If $(K, v)$ is a valued field, is the completion of $K$ with respect to $v$ (denoted $\hat{K}$) an algebraic or transcendental extension of $K$?
E.g. $\mathbb{Q}_p$ is transcendental over $\mathbb{Q}$ by cardinality reasons, and I know there exist explicit elements of $\mathbb{Q}_p$ that have been shown to be transcendental over $\mathbb{Q}$. (In general, however, I don't think it's true that $|K| < |\hat{K}|$.)
Edit: fixed LaTeX error.
As Torsten Schoeneberg said in a comment, the extension can be trivial and hence algebraic.
There are also examples of non-trivial but algebraic extensions. For instance, take formal Laurent series $k((t))$ over a field $k$, and consider the dense subfield $k(t)$ of rational functions.
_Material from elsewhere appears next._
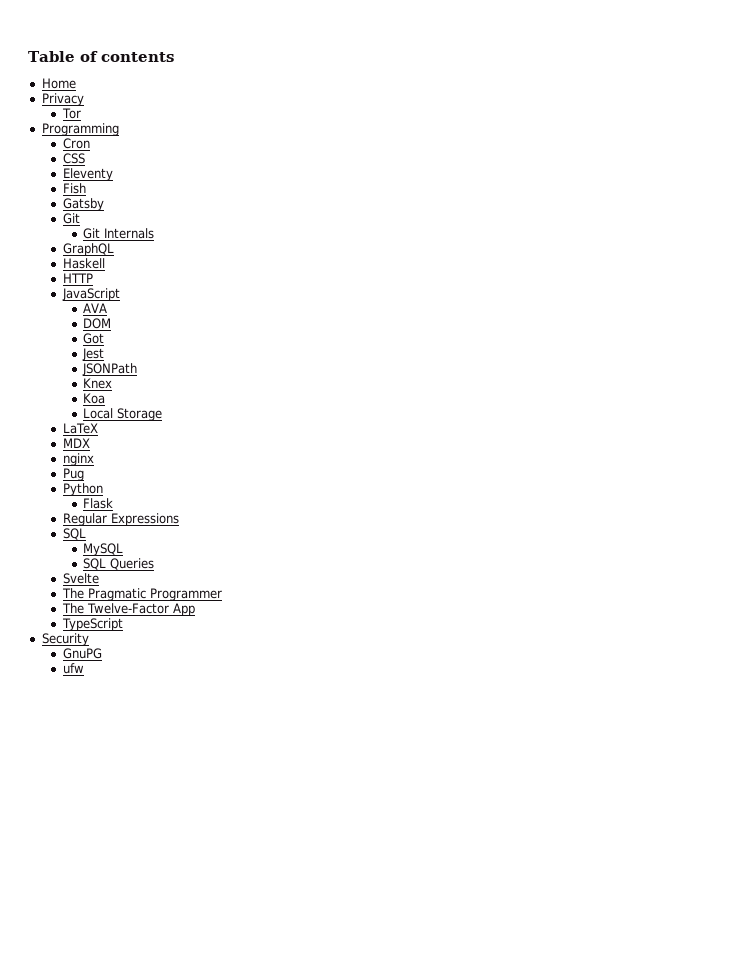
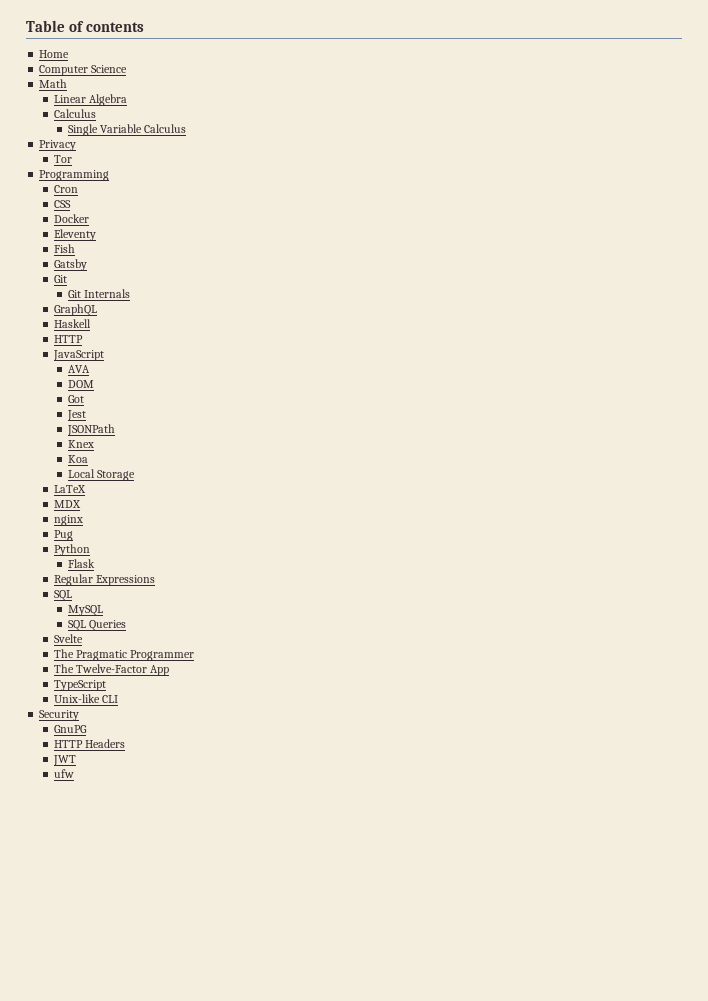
(76, 83) none -> [39,65,128,76] [39,79,68,88] [53,94,127,106] [53,109,96,118] [67,124,187,136] // Computer Science // Math // Linear Algebra // Calculus // Single Variable Calculus
(85, 158) none -> [53,214,89,223] // Docker
(124, 624) none -> [53,694,118,703] // Unix-like CLI
(102, 653) none -> [53,739,125,748] [52,755,76,766] // HTTP Headers // JWT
Fix a transcendance basis $\beta$ of $k((t)))$ over $k(t)$* and set $K:=k(t)(\beta)$, so $\hat{K}=k((t))$ is algebraic over $K$.
In order to make sure that $\hat{K} / K$ is non-trivial, take a basis containing the square root of an element of $k(t)$, such as $1+t$, which also has a $4$-th root in $k((t))$. That way $(1+t)^{\frac{1}{4}}$ cannot lie in $K$.
You can obtain an extension of finite degree by defining $K$ as the relative algebraic closure of the field gnerated by $k(t)$ and all elements but one of the basis $\beta$.
*i.e. $\beta$ is a family of algebraically independant elements, and $k((t))$ is algebraic over $k(t)(\beta)$. Equivalently $\beta$ is a maximal family of algebraically independant elements, hence its existence in general is by Zorn's lemma.